Ellen Weaver was delighted to receive a bouquet of 18 multi-colored roses for her birthday two weeks ago.
That delight quickly turned to frustration when it took her 10 minutes to open the package.
For senior citizens and people with disabilities, opening packages can be a daily struggle that gets in the way of being self-sufficient, said Weaver, who has lost some motor control in the right side of her body.
Weaver was among the 80 guests who attended the opening of Universal Package '06, an international conference on the trends and challenges in packaging design organized by the MSU School of Packaging at the James B. Henry Center for Executive Development. The conference began on Monday and ends today.
Weaver is the executive director of the Capital Area Center for Independent Living, a nonprofit organization that helps senior citizens live independent lives.
"Packaging designers are often able-bodied and think of themselves as the standard when designing packaging," said Laura Bix, an assistant professor at the packaging school who is a co-director for the conference. "The challenge of packaging today is to consider people with less than perfect vision and dexterity."
One of the common packaging problems for senior citizens is mustering enough strength and coordination in their hands and fingers to pop out pills from blister packs, open medicine bottles with child-proof caps and rip open food boxes. They often resort to biting open the packages, Weaver said.
Jim MacLaren, who uses a wheelchair, began the conference with a speech and demonstrated how he opens containers by using his teeth to open the spout of a drinking bottle and then takes a drink.

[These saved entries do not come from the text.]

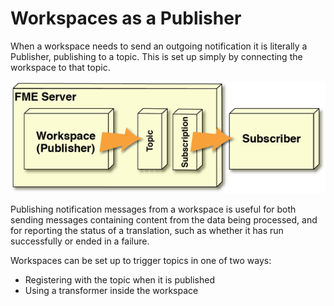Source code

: # Workspaces as a Publisher #

When a workspace needs to send an outgoing notification it is literally a Publisher, publishing to a topic. This is set up simply by connecting the workspace to that topic.

![](./Images/Img4.015.TransformativeNotificationLayout2.png)

Publishing notification messages from a workspace is useful for both sending messages containing content from the data being processed, and for reporting the status of a translation, such as whether it has run successfully or ended in a failure.

Workspaces can be set up to trigger topics in one of two ways:

- Registering with the topic when it is published
- Using a transformer inside the workspace
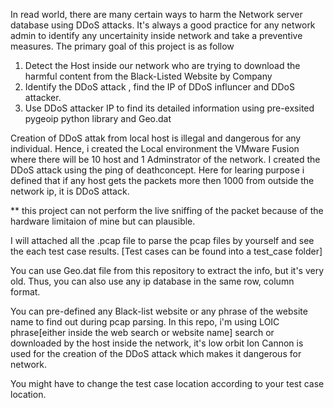 In read world, there are many certain ways to harm the Network server database using DDoS attacks. It's always a good practice
for any network admin to identify any uncertainity inside network and take a preventive measures.
The primary goal of this project is as follow
1. Detect the Host inside our network who are trying to download the harmful content from the Black-Listed Website by Company
2. Identify the DDoS attack , find the IP of DDoS influncer and DDoS attacker.
3. Use DDoS attacker IP to find its detailed information using pre-exsited pygeoip python library and Geo.dat

Creation of DDoS attak from local host is illegal and dangerous for any individual. Hence, i created the Local environment
the VMware Fusion where there will be 10 host and 1 Adminstrator of the network. I created the DDoS attack using the ping of deathconcept. Here for learing purpose i defined that if any host gets the packets more then 1000 from outside the network ip, 
it is DDoS attack.

** this project can not perform the live sniffing of the packet because of the hardware limitaion of mine but can plausible.

I will attached all the .pcap file to parse the pcap files by yourself and see the each test case results.
[Test cases can be found into a test_case folder]

You can use Geo.dat file from this repository to extract the info, but it's very old. Thus, you can also use any ip database in the same row, column format.
 
You can pre-defined any Black-list website or any phrase of the website name to find out during pcap parsing.
In this repo, i'm using LOIC phrase[either inside the web search or website name] search or downloaded by the host inside the network, it's low orbit Ion Cannon is used for the creation of the DDoS attack which makes it dangerous for network.

You might have to change the test case location according to your test case location.
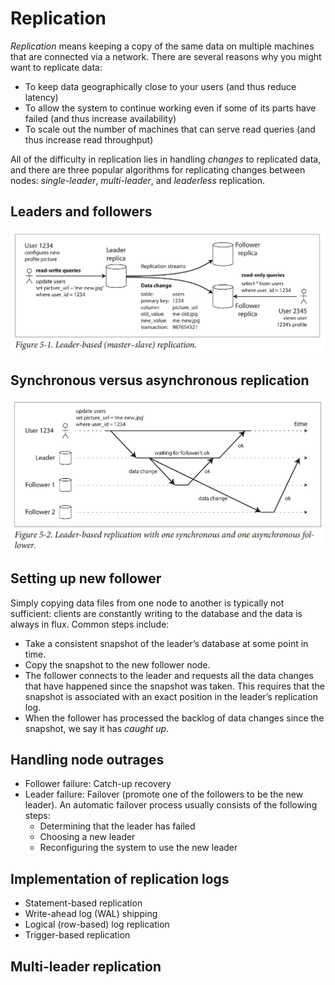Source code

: # Replication

*Replication* means keeping a copy of the same data on multiple machines that are connected via a network. There are several
reasons why you might want to replicate data:
-  To keep data geographically close to your users (and thus reduce latency)
-  To allow the system to continue working even if some of its parts have failed (and thus increase availability)
-  To scale out the number of machines that can serve read queries (and thus increase read throughput)

All of the difficulty in replication lies in handling *changes* to replicated data, and there are three popular algorithms for replicating changes between nodes: *single-leader*, *multi-leader*, and *leaderless* replication.

## Leaders and followers
![leaders and followers](https://github.com/ustcljb/designing-data-intensive-applications/blob/master/chap5/leader_follower.png)

## Synchronous versus asynchronous replication
![synchronous versus asynchronous replication](https://github.com/ustcljb/designing-data-intensive-applications/blob/master/chap5/sync_async.png)

## Setting up new follower
Simply copying data files from one node to another is typically not sufficient: clients are constantly writing to the database and the data is always in flux. Common steps include:
-  Take a consistent snapshot of the leader’s database at some point in time.
-  Copy the snapshot to the new follower node.
-  The follower connects to the leader and requests all the data changes that have happened since the snapshot was taken. This requires that the snapshot is associated with an exact position in the leader’s replication log.
-  When the follower has processed the backlog of data changes since the snapshot, we say it has *caught up*.

## Handling node outrages
-  Follower failure: Catch-up recovery
-  Leader failure: Failover (promote one of the followers to be the new leader). An automatic failover process usually consists of the following steps:
   -  Determining that the leader has failed
   -  Choosing a new leader
   -  Reconfiguring the system to use the new leader
## Implementation of replication logs
-  Statement-based replication
-  Write-ahead log (WAL) shipping
-  Logical (row-based) log replication
-  Trigger-based replication

## Multi-leader replication
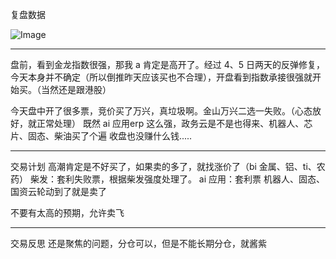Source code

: 复盘数据

![Image](https://github.com/user-attachments/assets/827c3f9e-4422-4047-9bfd-c93a0c784153)

------------
盘前，看到金龙指数很强，那我 a 肯定是高开了。经过 4、5 日两天的反弹修复，今天本身并不确定（所以倒推昨天应该买也不合理），开盘看到指数承接很强就开始买。（当然还是跟港股）

今天盘中开了很多票，竞价买了万兴，真垃圾啊。金山万兴二选一失败。（心态放好，就正常处理）
既然 ai 应用erp 这么强，政务云是不是也得来、机器人、芯片、固态、柴油买了个遍
收盘也没赚什么钱.....


------------
交易计划
高潮肯定是不好买了，如果卖的多了，就找涨价了（bi 金属、铝、ti、农药）
柴发：套利失败票，根据柴发强度处理了。
ai 应用：套利票
机器人、固态、国资云轮动到了就是卖了

不要有太高的预期，允许卖飞

------------
交易反思
还是聚焦的问题，分仓可以，但是不能长期分仓，就酱紫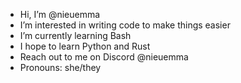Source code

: - Hi, I’m @nieuemma
- I’m interested in writing code to make things easier
- I’m currently learning Bash
- I hope to learn Python and Rust
- Reach out to me on Discord @nieuemma
- Pronouns: she/they

<!---
nieuemma/nieuemma is a ✨ special ✨ repository because its `README.md` (this file) appears on your GitHub profile.
You can click the Preview link to take a look at your changes.
--->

He lost his left leg after being hit by a New York City bus when he was 22. He competed in triathlons until he was hit again this time by a van and was paralyzed from the neck down.
He has regained some motor control in his arms and now leads the Choose Living Foundation, a charitable organization helping people with disabilities around the world.
"At the end of the day, when I look in my refrigerator to decide what to eat, sometimes my decision is based on what is easy to open," MacLaren said. "If things are easier to open, we can finish eating or taking our medicines faster, and we can get on with the more important task of living."
Because of advances in health care and medicine, people have better chances of living longer and surviving accidents, said Joe Koncelik, a professor emeritus of the Department of Industrial, Interior and Visual Communication Design at The Ohio State University.
Koncelik, who has been studying product design for furnishings, appliances and vehicles for 37 years, was one of 17 speakers for the conference.
"We have a growing population of elderly and people with disabilities," Koncelik said. "The influence of this population is growing, and it will become even stronger in the next 20 to 30 decades.
"The manufacturing and packaging industry must respond to their needs."
To determine how to create more user-friendly containers, industry experts videotape volunteers with different types of disabilities opening different kinds of packages.
From this, they are able to pinpoint the root causes of the difficulties, said Javier de la Fuente, a master's student at the school of packaging who is also a co-director for the conference.
Bix and de la Fuente have been conducting studies with Weaver and volunteers from the Capital Area Center for Independent Living for the past two years.
"With this conference, we are trying to increase awareness about problems people have with packaging," Bix said. "These problems may sound trivial, but for many people, being able to open their food and medicine by themselves may be the difference between living independently and depending on assistance."